Duchowny dodał jednocześnie, że w tym przypadku sprawa jest jednak szczególnie bulwersująca. "Zachorował człowiek, który całymi miesiącami instruował Polaków, co należy czynić, a czego czynić nie należy, by koronawirusowi postawić skutecznie tamę" - zaznaczył.
Następnie ks. Lemański odniósł się do wakacji byłego ministra zdrowia, które spędził w słonecznej Hiszpanii. "To, że był w Hiszpanii - wiemy wszyscy" - napisał, dodając, że sytuacja wygląda niemal identycznie, jeśli chodzi "o jego szusowanie na nartach we Włoszech i z prezydentem, i z instruktorem narciarskim, i ze sprzedawcą oscypków".

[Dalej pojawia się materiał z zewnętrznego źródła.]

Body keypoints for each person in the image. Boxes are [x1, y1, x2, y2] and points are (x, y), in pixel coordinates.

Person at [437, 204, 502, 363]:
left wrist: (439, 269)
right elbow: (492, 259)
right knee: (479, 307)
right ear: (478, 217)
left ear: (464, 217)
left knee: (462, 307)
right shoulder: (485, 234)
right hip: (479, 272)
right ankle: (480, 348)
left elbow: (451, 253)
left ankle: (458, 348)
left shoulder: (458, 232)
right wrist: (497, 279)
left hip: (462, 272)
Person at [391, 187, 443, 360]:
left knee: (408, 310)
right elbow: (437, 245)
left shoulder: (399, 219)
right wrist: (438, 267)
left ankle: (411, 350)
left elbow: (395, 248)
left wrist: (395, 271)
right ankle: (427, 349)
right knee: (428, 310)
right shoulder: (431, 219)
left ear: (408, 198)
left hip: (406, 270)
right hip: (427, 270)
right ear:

Koronawirus. Łukasz Szumowski zakażony. Ks. Wojciech Lemański komentuje
"Może chodził do lasu? A może, nie daj Boże, ten lekarz nie mył rąk dokładnie i wielokrotnie? A może nie nosił maseczki, wiedząc, że niektóre są niewiele warte? A może w kościele komunię przyjmował do ust i to z rąk niezdezynfekowanych przez nawiedzonego księdza?" - zapytał we wpisie duchowny.
Na koniec ks. Wojciech Lemański wspomniał, że ojcowie uczyli, iż przykład idzie z góry. Jednak jego zdaniem tym razem to zły przykład. "Zdrowia życzymy byłemu ministrowi zdrowia" - spuentował duchowny.
Łukasz Szumowski zakażony koronawirusem
Jak ustalił w poniedziałek portal onet.pl, były minister zdrowia Łukasz Szumowski jest zakażony koronawirusem. Pozytywne wyniki testów miało otrzymać także kilku członków jego rodziny.
Doniesienia te potwierdził radiu RMF FM sam Szumowski. Przyznał jednocześnie, że nie wie, gdzie mógł zarazić się koronawirusem.